A piecewise nonlinear fractional-order analysis of tumor dynamics: estrogen effects and sensitivity

• Published in: Modeling earth systems and environment Vol. 10; no. 5; pp. 6155 - 6172
• Main Authors: Zanib, Syeda Alishwa, Shah, Muzamil Abbas
• Format: Journal Article
• Language: English
• Published: Cham Springer International Publishing 01.10.2024; Springer Nature B.V
• Subjects: Chemistry and Earth Sciences; Computer Science; Earth and Environmental Science; Earth Sciences; Earth System Sciences; Ecosystems; Environment; Estrogens; Fractional calculus; Growth rate; Impact analysis; Math. Appl. in Environmental Science; Mathematical Applications in the Physical Sciences; Mathematical models; Neoplasms; Nonlinear dynamics; Nonlinear response; Oestrogens; Operators (mathematics); Original Article; Parameter modification; Parameter sensitivity; Physics; Polynomials; Sensitivity analysis; Sex hormones; Statistics for Engineering; Tumors; Tumor dynamics; Piecewise technique; Sensitivity analysis; Estrogen effects; Fractional-order model
• ISSN: 2363-6203; 2363-6211
• DOI: 10.1007/s40808-024-02094-0

This study aims to develop a mathematical model to identify key factors influencing the anti-tumor response. We have been proposed a nonlinear fractional-order tumor dynamics model (LPIHE) using a novel piecewise approach.

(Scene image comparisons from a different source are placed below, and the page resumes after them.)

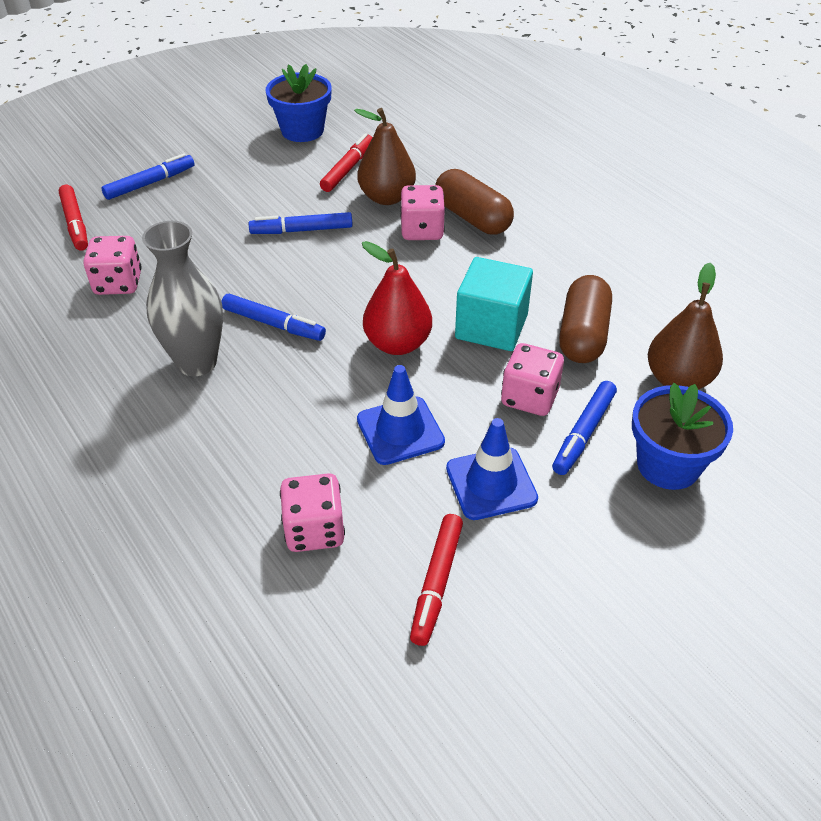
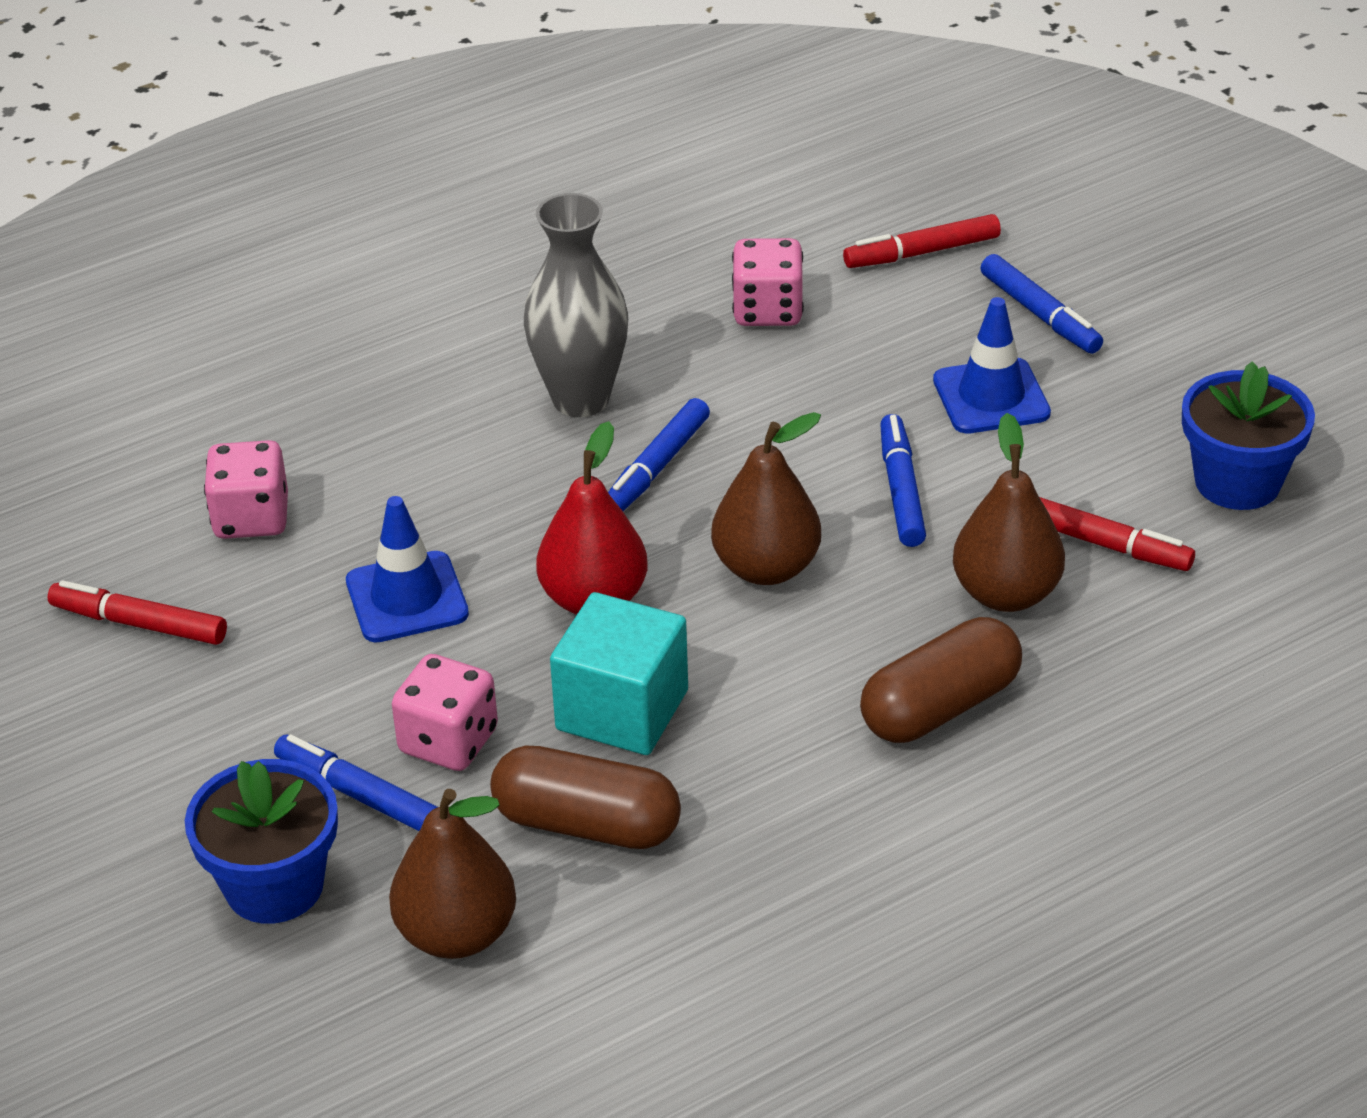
camera: 95 degrees right, 5 degrees down
(368, 277) = (766, 568): none -> brown pear
(422, 230) = (899, 637): pink dice -> none
(491, 483) = (286, 685): blue traffic cone -> blue traffic cone (991, 397)

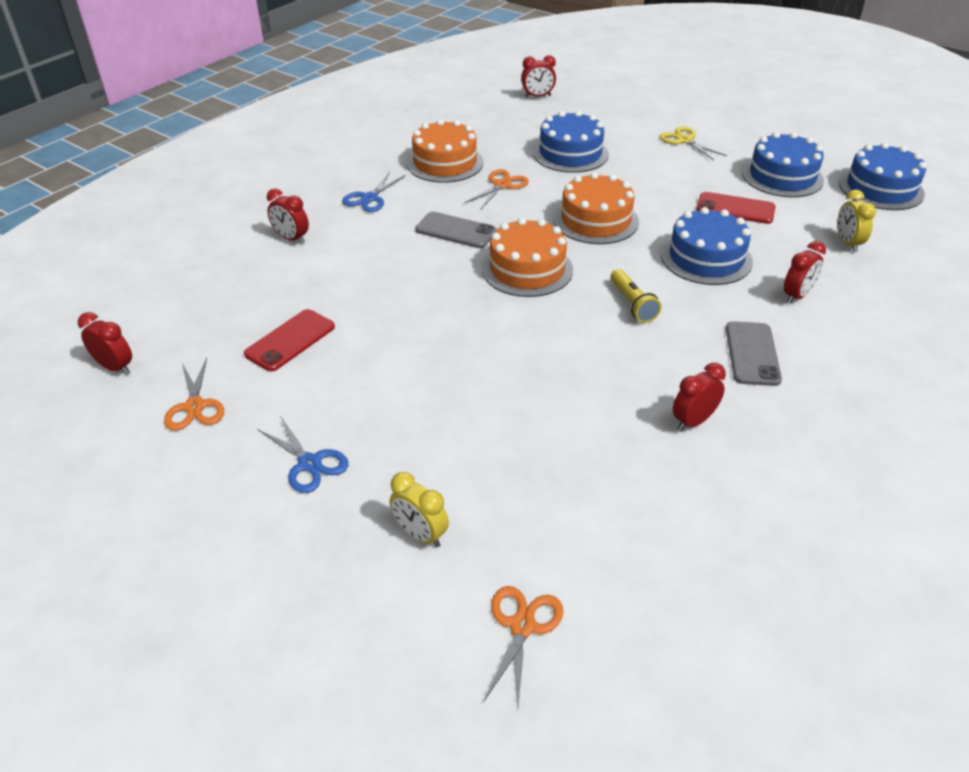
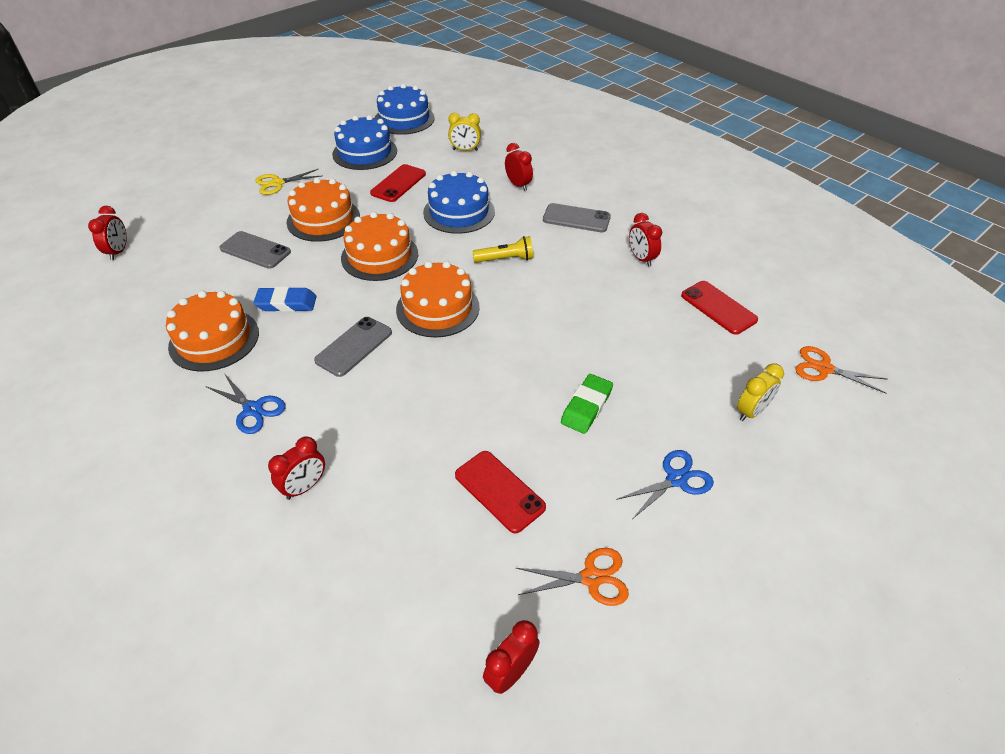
camera: 80 degrees left, 5 degrees up
(404, 388) = (586, 407): none -> green eraser
(502, 185) = (286, 303): orange scissors -> blue eraser
(570, 153) = (255, 250): blue cake -> grey phone
(617, 505) = (718, 308): none -> red phone
(639, 177) = (323, 219): none -> orange cake

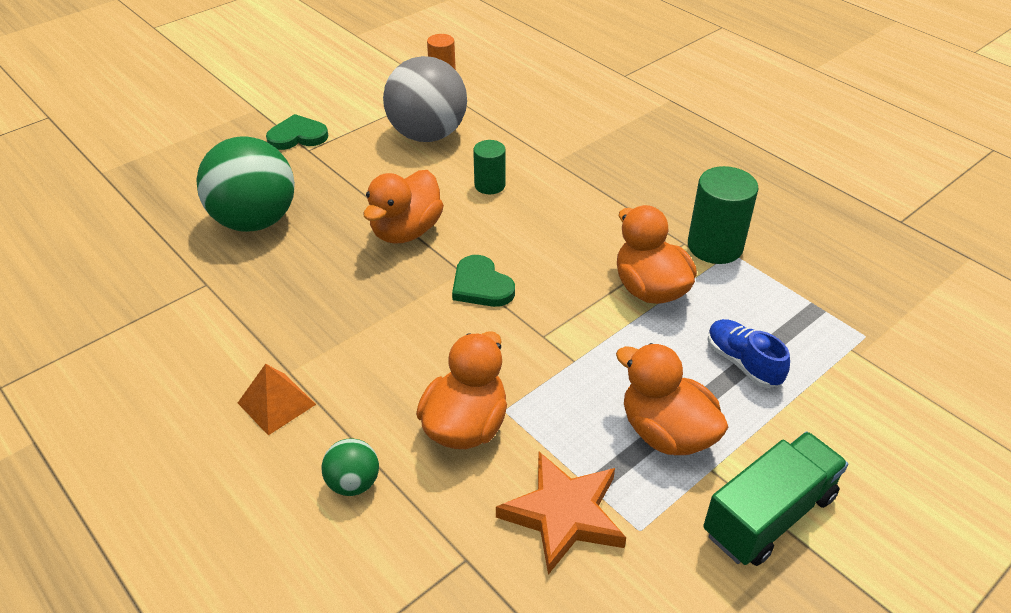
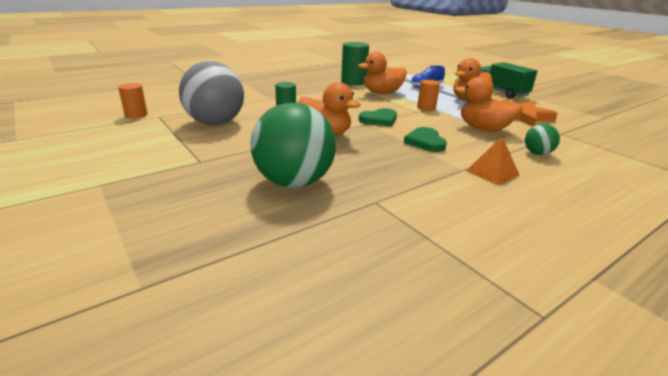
camera: 85 degrees left, 15 degrees down
(297, 136) = (173, 165): green heart -> green heart (425, 142)
(571, 351) = (426, 108): none -> orange cylinder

This model incorporates the effects of estrogen, providing a comprehensive understanding of tumor behavior and offering insights into using estrogen to control tumor growth. To validate the model, we establish the existence and uniqueness of solutions for the piecewise derivative system under Arzelà-Ascoli and Schauder conditions. To assess biological feasibility, we have been calculated the reproductive number R 0 and conduct a sensitivity analysis. Key parameters λ 2 , α 2 , β 3 , γ 1 are systematically varied to analyze their impact on R 0 , providing insights into the model’s robustness and vulnerability. Newton’s polynomial approach is used to obtain numerical solutions with real data across various fractional orders. This model have been investigated the effects of classical and modified fractional calculus operators, with a particular focus on the classical Caputo piecewise operator. The interval [ 0 , m 2 ] , where m 2 ∈ R , is divided into two subintervals: [ 0 , m 1 ] and [ m 1 , m 2 ] . The classical derivative is applied within [ 0 , m 1 ] , while the modified operator is used in [ m 1 , m 2 ] . Results indicate that higher estrogen levels reduce tumor growth rates, underscoring the importance of fractional operators in modeling tumor dynamics.